Torrid Holdings Inc.
- Type: Public
- Traded as: NYSE: CURV
- Industry: Fashion
- Founded: April 2001; 25 years ago
- Headquarters: City of Industry, California, U.S.
- Number of locations: 658
- Key people: Lisa Harper, CEO
- Products: Plus-size clothing, gifts
- Revenue: US$ 1,288,100,000 (FY '22)
- Owner: Sycamore Partners
- Website: torrid.com

= Torrid Holdings =

American retail chain

Torrid Holdings Inc. is an American women's retail chain formerly owned by Hot Topic. While it is still owned by Sycamore Partners, owners of Hot Topic, in 2015, the company branched off to become Torrid, LLC. The store offers plus-size clothing and accessories for women size 10-30. Torrid began operations in April 2001.

==History ==
Torrid opened its first story on April 18, 2001, in the Brea Mall in Brea, California, with plans to open additional stores in San Diego, Denver, Omaha, Boston, and Annapolis. In August 2015, the chain expanded internationally when it opened a store in Toronto, Canada.
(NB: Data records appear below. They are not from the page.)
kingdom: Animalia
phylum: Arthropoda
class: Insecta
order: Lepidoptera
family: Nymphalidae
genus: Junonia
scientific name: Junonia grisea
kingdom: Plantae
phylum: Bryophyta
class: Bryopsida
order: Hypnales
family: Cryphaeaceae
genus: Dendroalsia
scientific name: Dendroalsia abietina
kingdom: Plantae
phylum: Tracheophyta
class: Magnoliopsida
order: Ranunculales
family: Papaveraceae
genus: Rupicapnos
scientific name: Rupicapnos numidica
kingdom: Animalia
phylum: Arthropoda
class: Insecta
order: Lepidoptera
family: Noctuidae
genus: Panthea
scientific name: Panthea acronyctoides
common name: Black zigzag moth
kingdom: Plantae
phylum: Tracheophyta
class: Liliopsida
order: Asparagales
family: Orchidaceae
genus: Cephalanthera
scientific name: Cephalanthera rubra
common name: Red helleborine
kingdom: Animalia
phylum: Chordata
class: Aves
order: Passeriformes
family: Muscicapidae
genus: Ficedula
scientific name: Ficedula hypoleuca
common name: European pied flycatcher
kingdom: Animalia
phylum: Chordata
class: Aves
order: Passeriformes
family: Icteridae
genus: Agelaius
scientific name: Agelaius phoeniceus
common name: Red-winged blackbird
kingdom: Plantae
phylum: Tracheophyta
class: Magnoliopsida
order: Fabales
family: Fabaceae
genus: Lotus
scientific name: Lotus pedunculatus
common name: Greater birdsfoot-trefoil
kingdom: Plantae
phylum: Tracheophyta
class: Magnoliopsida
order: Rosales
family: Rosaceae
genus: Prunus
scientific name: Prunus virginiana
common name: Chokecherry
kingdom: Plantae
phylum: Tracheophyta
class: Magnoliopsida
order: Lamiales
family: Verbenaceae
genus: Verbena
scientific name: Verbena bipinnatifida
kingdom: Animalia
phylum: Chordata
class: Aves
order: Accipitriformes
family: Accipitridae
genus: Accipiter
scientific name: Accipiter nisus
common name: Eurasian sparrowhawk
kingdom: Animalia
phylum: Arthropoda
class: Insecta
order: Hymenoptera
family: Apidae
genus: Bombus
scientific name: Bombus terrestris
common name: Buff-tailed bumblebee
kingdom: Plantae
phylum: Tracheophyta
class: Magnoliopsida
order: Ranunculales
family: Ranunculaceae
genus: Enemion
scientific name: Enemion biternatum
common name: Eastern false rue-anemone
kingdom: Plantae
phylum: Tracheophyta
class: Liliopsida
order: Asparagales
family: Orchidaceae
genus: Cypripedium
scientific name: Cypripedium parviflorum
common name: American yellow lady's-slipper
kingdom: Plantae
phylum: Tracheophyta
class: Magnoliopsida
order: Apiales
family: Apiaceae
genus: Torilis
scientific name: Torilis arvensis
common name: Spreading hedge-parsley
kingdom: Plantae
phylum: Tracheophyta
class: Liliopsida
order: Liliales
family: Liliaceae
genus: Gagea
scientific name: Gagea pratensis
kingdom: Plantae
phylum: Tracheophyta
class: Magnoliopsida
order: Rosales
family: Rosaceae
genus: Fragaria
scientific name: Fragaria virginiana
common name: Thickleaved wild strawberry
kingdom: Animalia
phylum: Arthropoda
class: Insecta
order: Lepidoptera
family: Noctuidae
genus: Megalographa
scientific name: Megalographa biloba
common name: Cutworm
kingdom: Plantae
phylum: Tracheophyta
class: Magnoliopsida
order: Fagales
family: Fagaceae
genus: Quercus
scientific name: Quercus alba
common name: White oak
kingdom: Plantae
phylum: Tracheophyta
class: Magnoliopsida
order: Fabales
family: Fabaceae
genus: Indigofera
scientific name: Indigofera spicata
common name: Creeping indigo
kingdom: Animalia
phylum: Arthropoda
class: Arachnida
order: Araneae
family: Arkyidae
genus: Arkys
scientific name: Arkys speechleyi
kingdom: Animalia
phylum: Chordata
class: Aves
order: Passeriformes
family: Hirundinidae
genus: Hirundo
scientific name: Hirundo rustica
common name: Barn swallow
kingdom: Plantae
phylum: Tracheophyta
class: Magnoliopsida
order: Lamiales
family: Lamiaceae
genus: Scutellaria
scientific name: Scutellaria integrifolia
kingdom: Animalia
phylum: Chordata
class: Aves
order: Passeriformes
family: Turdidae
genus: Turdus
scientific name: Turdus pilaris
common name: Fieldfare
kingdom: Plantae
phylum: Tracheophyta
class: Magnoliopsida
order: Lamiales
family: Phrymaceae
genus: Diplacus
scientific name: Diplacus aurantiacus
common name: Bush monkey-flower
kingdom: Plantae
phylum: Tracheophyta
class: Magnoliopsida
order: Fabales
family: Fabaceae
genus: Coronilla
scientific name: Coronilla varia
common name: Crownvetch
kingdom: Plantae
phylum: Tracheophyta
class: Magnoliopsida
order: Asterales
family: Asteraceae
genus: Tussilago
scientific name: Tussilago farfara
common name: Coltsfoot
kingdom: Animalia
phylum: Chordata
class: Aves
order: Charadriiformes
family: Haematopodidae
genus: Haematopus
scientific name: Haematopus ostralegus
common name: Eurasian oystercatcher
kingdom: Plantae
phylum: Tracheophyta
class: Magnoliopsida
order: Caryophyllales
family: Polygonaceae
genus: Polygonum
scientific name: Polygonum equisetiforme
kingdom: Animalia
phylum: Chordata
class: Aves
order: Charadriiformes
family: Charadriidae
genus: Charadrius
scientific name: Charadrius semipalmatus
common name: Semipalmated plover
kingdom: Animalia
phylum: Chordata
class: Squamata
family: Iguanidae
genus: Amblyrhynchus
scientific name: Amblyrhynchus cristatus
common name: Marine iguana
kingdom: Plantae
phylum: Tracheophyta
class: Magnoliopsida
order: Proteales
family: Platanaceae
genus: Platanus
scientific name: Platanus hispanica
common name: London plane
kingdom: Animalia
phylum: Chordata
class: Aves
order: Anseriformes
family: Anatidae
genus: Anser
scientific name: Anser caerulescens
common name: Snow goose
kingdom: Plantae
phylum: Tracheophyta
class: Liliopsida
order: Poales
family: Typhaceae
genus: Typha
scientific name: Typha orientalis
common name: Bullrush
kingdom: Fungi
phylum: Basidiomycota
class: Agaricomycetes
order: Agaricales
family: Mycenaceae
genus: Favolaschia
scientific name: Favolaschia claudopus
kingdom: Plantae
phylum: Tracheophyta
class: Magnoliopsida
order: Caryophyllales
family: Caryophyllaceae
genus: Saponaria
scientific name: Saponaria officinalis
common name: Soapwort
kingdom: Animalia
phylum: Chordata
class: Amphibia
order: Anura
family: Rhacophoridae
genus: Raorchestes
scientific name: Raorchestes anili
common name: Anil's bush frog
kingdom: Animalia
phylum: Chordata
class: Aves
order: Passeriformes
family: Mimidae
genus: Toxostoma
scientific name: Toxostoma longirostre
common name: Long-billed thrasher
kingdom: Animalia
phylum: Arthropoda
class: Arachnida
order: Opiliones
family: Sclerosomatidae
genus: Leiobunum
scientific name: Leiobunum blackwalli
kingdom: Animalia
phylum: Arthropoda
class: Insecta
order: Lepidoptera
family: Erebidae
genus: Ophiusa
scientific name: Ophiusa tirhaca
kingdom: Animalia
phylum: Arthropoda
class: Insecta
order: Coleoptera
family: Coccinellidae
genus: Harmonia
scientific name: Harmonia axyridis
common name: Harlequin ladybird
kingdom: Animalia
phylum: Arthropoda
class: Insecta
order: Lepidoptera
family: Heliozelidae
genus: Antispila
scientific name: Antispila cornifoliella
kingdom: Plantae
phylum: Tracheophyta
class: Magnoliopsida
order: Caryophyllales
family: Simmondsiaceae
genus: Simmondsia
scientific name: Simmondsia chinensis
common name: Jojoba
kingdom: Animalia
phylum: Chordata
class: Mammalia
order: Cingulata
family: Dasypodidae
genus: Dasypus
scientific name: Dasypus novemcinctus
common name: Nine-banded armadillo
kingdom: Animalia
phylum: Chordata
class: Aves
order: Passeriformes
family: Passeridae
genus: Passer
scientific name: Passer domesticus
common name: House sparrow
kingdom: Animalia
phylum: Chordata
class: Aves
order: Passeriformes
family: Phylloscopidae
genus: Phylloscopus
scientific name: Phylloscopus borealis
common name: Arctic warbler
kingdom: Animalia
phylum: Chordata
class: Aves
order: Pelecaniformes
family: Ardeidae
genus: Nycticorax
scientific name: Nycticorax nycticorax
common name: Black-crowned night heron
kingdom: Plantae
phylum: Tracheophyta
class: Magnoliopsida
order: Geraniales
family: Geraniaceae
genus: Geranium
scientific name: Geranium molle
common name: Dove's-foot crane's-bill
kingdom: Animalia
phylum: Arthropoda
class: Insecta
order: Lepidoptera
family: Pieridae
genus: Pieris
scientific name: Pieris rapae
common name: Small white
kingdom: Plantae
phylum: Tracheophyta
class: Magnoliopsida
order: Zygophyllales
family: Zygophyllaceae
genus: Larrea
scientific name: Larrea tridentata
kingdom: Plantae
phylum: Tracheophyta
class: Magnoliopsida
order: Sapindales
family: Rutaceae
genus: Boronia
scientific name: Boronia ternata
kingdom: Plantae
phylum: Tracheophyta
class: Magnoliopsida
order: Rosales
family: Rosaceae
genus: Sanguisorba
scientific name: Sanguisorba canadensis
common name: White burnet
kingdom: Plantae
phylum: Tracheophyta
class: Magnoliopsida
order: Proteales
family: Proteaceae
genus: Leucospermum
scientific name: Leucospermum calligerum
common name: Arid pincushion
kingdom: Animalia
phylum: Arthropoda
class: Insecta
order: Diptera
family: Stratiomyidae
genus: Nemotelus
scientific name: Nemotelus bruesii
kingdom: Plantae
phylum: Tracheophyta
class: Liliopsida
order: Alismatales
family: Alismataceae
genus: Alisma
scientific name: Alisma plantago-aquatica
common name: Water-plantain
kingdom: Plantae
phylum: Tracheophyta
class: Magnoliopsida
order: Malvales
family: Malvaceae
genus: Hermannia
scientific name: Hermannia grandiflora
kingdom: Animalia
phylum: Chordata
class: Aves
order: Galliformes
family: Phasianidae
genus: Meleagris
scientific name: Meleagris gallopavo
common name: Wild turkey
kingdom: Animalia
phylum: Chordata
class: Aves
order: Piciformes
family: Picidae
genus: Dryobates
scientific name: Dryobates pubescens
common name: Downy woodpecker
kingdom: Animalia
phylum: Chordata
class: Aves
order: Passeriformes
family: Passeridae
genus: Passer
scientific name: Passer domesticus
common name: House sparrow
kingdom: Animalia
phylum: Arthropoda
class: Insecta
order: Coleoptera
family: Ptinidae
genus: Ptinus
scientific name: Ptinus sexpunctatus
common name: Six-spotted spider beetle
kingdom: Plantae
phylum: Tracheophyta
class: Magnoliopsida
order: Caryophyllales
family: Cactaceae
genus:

Torrid initially filed an IPO in 2017, but ultimately chose to withdraw it. In 2018, the chain launched a lingerie collection alongside model Tara Lynn.

In July 2021, the company went public on the New York Stock Exchange, under the symbol CURV. It had 608 stores at the time.

By 2024, Torrid had over 650 stores in operation across all states in the United States and some regions of Canada. In June 2025, it was announced that Torrid would close 180 of its stores, roughly 30% of its retail footprint. Several factors ultimately prompted Torrid to move forward with this decision, including over half of its retail leases expiring this year, and Q1 2025 reports showed that over 60% of its sales were online. Store count was further reduced to 457 by September 2026.

==Products==
The store's clothing styles are aimed at women. In 2005, Torrid expanded its merchandise selection to include styles distinct from its parent company, Hot Topic. Torrid sells accessories, shoes, jewelry, novelty tee shirts, fashion tops, pants, Capri pants, shorts, skirts, dresses, outerwear, intimate apparel, hosiery, gifts, and beauty products.

==Models==

In February 2014, Georgina Burke was named the first face of Torrid and signed a one-year contract. In December 2014, Philomena Kwao was signed as a second face of Torrid.

In 2015, Torrid launched their first public casting call and model search, inviting customers to apply and audition to become the next face of Torrid. Over 14,000 people auditioned, with the winner being Lyanna Lynette. Torrid held model searches until 2019 and recently restarted it again in 2024 kicking off the model search in April 2024

Torrid held its first fashion show at New York Fashion Week in September 2017.